Stated goal: Can you copy out the records below, character for character, from the line containing "latitude: 59.3520" up to and including the line containing "region: Trabzon"?

Given data:
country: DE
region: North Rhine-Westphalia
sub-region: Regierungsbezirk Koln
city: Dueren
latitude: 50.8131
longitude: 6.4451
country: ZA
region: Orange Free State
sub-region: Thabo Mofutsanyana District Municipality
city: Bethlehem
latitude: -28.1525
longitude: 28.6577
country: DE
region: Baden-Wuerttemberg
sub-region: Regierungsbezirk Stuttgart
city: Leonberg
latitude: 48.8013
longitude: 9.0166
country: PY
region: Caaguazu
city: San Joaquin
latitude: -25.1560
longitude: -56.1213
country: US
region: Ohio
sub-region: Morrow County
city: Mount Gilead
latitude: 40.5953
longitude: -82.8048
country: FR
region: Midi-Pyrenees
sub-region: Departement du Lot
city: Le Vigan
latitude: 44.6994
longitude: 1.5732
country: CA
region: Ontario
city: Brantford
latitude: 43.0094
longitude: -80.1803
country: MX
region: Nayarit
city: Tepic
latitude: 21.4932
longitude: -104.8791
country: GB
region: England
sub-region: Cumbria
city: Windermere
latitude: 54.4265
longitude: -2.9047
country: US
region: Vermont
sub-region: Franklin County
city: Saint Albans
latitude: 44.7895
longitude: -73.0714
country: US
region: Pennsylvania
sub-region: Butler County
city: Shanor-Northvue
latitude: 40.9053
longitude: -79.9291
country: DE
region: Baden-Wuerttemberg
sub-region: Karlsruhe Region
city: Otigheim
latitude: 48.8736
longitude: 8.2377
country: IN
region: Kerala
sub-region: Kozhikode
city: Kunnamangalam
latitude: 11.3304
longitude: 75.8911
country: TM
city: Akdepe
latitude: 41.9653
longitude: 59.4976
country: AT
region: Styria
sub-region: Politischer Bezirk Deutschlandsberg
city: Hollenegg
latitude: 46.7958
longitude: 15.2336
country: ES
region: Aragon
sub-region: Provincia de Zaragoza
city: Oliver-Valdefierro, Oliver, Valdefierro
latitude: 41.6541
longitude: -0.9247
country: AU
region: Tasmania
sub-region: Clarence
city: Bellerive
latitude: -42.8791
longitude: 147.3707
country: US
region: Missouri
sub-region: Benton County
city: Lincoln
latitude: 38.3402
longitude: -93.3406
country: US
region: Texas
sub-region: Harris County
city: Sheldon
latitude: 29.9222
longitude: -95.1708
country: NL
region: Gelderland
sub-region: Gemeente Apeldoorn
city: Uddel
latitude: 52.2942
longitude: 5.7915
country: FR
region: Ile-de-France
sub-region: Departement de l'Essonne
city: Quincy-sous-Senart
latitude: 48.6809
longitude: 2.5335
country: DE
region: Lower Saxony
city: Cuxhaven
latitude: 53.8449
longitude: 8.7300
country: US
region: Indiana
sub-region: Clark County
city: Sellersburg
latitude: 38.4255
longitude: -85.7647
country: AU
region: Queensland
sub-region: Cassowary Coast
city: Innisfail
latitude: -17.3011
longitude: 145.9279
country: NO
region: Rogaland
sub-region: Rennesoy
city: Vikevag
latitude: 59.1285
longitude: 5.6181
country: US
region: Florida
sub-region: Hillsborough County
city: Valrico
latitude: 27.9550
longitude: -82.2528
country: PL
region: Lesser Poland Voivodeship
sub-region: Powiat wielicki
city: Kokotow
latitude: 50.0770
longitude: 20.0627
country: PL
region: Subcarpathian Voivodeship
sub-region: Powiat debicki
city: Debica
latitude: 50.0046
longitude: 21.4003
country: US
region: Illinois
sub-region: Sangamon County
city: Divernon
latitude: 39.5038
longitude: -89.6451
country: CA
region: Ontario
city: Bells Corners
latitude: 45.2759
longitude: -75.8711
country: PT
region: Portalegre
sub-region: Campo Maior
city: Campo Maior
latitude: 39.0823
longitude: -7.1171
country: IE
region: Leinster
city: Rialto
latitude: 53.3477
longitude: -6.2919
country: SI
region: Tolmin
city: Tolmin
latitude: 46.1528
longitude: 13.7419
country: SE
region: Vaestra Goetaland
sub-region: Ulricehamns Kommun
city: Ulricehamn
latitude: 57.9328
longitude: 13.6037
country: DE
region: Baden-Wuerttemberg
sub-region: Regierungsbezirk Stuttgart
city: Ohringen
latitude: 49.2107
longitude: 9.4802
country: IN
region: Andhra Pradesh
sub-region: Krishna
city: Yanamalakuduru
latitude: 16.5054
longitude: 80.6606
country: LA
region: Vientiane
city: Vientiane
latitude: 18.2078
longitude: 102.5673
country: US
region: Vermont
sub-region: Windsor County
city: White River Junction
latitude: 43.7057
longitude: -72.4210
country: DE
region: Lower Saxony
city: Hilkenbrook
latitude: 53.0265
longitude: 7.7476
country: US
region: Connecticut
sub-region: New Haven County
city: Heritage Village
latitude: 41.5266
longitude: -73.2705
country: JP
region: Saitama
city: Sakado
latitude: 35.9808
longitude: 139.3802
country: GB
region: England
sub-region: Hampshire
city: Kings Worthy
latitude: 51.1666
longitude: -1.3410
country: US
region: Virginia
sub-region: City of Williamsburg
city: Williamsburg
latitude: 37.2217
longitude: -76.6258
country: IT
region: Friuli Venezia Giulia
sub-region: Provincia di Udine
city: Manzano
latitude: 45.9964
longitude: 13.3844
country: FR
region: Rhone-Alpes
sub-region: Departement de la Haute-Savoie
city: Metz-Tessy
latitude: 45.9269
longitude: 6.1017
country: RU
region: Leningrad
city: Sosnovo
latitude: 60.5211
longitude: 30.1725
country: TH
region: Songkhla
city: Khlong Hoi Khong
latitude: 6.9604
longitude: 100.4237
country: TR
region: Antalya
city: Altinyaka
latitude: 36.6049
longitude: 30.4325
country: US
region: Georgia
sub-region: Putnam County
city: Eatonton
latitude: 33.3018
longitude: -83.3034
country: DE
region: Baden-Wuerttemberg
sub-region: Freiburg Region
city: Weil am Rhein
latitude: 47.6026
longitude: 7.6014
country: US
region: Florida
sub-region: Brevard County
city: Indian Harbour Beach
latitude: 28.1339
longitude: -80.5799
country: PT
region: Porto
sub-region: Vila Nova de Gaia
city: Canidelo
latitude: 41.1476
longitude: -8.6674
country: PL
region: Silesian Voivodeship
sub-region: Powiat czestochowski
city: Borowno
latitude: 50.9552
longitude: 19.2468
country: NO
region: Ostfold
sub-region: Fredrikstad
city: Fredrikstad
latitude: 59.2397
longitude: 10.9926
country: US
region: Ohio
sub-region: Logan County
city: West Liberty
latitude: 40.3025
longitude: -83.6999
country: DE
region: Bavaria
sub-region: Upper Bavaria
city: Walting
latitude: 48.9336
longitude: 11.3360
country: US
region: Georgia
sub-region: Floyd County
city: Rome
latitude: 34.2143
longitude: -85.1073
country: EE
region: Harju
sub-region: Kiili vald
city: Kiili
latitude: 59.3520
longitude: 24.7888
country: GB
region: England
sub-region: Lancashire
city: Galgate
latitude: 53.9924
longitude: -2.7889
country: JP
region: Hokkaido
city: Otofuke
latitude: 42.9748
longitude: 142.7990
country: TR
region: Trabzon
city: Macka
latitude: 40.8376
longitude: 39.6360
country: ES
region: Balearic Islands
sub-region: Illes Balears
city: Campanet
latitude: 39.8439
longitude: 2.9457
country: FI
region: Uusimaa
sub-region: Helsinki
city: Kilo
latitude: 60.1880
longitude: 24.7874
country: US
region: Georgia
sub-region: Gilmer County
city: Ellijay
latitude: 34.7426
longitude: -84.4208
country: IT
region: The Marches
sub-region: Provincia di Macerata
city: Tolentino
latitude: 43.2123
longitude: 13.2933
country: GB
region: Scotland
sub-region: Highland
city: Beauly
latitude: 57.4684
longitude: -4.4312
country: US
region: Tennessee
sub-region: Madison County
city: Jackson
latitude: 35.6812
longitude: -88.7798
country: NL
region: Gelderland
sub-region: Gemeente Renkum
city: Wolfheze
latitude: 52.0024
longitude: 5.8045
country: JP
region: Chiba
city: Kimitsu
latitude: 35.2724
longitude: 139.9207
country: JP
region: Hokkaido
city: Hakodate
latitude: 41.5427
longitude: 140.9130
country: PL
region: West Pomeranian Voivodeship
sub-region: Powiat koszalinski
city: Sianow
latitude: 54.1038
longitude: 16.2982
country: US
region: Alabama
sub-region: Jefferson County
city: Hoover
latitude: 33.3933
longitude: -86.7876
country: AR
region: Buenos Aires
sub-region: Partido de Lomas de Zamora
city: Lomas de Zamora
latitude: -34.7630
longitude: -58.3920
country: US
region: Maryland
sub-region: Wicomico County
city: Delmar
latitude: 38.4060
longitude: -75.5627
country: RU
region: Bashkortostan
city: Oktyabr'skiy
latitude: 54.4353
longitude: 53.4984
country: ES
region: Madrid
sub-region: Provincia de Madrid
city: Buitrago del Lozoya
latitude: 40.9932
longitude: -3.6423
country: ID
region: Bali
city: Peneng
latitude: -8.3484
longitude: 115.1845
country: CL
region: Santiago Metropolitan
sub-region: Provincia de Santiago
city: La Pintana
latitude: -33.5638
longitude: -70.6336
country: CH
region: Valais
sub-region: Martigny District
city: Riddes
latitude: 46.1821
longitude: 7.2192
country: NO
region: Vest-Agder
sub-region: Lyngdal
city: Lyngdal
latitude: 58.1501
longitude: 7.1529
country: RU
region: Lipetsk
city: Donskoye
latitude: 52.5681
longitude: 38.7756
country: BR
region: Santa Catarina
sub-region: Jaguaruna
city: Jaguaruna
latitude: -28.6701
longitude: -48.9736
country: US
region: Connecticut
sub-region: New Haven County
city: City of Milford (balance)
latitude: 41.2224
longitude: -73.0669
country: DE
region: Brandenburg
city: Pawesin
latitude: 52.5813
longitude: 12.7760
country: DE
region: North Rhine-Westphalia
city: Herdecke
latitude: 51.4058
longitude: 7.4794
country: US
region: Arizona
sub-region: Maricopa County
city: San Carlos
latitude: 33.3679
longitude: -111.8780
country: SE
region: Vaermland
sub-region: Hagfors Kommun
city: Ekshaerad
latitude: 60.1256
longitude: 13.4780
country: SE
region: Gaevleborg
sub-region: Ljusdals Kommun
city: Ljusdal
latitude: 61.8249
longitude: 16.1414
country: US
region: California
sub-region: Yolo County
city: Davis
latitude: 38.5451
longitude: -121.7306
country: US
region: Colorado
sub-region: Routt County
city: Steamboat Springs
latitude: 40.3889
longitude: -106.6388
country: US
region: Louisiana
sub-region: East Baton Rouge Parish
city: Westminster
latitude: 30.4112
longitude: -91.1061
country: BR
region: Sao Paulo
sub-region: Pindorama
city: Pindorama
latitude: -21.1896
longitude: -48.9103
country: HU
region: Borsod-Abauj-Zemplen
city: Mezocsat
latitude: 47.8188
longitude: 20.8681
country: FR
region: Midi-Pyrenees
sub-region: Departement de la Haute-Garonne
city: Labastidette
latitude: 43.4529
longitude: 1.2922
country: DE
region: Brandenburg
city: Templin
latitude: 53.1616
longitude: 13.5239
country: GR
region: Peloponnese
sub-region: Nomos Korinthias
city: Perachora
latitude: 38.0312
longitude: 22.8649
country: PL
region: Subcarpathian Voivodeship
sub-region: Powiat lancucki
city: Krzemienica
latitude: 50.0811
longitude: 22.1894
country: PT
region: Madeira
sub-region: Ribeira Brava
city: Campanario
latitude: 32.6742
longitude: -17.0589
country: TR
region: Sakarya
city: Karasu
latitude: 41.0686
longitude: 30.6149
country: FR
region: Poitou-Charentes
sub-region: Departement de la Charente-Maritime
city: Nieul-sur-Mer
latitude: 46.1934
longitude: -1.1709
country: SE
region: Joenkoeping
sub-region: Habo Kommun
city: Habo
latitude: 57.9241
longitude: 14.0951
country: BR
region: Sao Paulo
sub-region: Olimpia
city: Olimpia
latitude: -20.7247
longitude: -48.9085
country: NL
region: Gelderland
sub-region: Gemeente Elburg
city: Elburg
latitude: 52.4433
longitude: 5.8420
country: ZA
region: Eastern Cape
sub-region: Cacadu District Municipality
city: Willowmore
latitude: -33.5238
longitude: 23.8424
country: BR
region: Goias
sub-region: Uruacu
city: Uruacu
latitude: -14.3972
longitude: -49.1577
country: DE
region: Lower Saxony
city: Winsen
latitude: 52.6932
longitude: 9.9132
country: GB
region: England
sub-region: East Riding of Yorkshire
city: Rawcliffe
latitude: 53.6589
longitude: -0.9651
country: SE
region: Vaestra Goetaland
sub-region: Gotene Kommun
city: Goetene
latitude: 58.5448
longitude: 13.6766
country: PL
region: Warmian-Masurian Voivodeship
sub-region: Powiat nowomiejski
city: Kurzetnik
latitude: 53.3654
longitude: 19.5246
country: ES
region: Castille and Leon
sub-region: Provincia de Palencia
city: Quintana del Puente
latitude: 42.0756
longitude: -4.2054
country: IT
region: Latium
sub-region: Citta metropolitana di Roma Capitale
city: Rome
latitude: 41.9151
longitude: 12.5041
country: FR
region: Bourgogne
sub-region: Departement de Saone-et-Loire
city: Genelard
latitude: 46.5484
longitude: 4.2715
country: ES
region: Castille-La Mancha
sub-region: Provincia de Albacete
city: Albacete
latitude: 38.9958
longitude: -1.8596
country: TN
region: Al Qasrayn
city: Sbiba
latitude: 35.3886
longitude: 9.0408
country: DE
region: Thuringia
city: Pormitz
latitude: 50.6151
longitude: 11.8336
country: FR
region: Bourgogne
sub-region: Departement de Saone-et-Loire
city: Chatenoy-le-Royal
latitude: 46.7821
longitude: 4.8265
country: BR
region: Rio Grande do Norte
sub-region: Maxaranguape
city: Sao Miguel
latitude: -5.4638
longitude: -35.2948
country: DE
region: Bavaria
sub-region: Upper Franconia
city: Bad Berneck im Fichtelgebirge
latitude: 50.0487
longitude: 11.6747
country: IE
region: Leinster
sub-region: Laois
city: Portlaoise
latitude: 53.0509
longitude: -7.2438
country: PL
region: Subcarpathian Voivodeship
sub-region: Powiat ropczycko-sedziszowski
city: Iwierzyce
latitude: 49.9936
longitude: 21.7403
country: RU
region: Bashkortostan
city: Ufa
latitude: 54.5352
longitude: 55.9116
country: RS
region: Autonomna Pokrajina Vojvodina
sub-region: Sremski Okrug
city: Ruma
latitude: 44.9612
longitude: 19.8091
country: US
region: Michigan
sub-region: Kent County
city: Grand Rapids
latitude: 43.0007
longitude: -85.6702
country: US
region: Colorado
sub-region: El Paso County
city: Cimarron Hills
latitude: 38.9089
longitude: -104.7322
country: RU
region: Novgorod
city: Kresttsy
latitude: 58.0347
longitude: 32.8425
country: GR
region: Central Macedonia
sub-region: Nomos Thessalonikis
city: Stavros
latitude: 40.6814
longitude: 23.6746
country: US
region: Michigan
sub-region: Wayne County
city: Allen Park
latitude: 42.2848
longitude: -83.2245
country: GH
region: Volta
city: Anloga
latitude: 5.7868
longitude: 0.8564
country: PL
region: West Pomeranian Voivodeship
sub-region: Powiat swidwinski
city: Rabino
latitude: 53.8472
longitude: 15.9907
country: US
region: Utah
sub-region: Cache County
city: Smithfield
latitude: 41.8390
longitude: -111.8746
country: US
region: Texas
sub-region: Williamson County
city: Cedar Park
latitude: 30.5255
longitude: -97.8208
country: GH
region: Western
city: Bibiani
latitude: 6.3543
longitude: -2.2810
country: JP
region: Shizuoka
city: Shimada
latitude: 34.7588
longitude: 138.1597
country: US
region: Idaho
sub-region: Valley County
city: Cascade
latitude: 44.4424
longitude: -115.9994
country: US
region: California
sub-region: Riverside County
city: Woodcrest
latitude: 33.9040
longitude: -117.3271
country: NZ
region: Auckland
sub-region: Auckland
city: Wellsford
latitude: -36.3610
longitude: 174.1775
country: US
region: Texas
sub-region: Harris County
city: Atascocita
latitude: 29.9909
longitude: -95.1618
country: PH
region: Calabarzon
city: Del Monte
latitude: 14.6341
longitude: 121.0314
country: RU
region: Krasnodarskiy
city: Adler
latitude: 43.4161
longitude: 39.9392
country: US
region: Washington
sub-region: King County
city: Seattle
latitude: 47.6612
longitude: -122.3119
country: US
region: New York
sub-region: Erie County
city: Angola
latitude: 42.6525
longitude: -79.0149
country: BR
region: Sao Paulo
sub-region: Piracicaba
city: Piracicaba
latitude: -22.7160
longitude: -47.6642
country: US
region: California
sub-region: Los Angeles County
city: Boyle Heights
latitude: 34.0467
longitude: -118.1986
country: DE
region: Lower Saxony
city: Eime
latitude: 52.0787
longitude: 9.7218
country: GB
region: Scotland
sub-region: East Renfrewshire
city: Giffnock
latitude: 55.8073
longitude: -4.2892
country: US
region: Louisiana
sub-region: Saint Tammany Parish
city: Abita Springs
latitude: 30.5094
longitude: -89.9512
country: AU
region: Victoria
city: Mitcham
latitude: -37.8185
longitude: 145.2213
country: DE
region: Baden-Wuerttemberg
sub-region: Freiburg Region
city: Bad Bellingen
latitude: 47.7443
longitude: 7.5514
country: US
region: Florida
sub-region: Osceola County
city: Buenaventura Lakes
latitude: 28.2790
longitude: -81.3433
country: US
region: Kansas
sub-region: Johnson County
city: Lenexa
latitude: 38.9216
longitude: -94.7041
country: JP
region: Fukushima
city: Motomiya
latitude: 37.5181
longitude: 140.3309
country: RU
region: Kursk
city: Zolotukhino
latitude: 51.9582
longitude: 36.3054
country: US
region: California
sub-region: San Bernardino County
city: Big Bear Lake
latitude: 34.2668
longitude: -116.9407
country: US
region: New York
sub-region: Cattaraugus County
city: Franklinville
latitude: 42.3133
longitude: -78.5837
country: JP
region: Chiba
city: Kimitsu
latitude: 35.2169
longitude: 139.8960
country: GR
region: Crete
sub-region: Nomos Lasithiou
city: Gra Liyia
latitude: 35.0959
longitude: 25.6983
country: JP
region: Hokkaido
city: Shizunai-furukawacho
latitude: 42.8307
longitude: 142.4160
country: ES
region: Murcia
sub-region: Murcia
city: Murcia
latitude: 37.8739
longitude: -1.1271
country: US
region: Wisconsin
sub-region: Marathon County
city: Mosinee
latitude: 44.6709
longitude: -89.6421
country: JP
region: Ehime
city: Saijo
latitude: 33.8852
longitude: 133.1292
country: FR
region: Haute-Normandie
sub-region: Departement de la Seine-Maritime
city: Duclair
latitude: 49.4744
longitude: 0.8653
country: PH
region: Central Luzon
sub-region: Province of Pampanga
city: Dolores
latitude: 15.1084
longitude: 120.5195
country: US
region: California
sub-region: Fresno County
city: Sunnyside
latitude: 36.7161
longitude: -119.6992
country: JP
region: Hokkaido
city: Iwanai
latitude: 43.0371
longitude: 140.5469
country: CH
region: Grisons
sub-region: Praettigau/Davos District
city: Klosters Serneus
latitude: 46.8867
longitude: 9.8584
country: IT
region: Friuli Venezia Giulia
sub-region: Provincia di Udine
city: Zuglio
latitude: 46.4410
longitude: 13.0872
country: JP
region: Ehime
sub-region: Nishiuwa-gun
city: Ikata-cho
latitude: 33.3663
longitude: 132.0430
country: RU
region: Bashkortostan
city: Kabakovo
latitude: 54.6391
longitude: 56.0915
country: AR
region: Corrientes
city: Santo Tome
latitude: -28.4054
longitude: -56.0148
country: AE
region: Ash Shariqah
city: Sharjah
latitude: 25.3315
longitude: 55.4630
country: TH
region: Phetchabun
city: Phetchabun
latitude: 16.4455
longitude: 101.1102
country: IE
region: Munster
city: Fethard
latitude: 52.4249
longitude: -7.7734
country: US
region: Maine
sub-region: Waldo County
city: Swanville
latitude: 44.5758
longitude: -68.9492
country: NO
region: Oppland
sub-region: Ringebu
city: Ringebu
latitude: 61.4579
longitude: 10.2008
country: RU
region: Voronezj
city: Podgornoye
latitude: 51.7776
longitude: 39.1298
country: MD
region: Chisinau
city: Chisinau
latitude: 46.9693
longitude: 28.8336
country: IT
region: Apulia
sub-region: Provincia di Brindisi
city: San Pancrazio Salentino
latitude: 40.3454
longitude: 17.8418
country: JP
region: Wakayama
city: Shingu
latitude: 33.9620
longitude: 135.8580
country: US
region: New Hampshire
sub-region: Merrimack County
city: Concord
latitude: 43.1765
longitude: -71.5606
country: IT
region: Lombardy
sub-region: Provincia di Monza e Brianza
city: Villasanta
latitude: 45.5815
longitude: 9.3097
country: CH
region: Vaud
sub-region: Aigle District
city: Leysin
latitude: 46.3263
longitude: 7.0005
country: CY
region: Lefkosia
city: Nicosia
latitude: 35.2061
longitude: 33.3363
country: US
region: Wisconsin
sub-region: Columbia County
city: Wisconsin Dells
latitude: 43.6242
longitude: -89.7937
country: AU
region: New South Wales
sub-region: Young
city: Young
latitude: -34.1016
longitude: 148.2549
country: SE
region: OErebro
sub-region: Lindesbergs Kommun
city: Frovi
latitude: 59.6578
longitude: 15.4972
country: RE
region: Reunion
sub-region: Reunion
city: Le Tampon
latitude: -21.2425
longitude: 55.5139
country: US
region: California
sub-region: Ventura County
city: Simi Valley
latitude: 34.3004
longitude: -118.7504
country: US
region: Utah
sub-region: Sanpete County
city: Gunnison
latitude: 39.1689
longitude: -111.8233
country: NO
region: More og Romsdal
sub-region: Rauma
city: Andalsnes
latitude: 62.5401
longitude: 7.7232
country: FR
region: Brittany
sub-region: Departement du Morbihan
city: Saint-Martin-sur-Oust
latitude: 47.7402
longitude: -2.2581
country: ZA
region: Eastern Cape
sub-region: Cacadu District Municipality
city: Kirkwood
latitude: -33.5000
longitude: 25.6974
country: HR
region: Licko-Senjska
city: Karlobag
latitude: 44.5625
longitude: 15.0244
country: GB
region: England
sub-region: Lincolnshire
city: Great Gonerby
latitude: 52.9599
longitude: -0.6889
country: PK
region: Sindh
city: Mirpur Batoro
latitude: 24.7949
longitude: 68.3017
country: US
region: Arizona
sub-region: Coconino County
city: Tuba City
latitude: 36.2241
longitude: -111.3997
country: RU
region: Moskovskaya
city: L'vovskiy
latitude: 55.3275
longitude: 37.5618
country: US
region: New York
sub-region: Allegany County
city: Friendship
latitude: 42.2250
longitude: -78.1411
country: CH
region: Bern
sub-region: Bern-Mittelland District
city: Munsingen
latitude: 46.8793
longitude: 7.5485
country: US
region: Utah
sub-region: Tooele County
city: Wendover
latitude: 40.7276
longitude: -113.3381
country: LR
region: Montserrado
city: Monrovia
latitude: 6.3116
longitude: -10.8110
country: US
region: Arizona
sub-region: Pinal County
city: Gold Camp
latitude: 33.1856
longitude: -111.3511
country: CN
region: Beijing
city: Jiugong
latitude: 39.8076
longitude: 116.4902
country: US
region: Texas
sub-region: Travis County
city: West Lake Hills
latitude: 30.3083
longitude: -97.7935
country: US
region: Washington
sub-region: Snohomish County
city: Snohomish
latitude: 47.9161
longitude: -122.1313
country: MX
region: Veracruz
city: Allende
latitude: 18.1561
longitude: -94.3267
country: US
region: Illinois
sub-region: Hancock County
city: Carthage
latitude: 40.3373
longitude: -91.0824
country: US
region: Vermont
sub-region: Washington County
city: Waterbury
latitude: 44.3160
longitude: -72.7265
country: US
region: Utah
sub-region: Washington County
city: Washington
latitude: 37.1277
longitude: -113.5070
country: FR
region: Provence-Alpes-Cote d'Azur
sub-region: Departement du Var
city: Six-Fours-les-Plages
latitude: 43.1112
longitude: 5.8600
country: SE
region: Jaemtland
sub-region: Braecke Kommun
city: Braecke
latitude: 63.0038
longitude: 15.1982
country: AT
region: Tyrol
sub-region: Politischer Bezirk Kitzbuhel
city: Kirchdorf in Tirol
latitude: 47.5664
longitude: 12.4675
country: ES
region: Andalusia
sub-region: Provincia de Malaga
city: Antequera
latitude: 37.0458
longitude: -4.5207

The completed task:
latitude: 59.3520
longitude: 24.7888
country: GB
region: England
sub-region: Lancashire
city: Galgate
latitude: 53.9924
longitude: -2.7889
country: JP
region: Hokkaido
city: Otofuke
latitude: 42.9748
longitude: 142.7990
country: TR
region: Trabzon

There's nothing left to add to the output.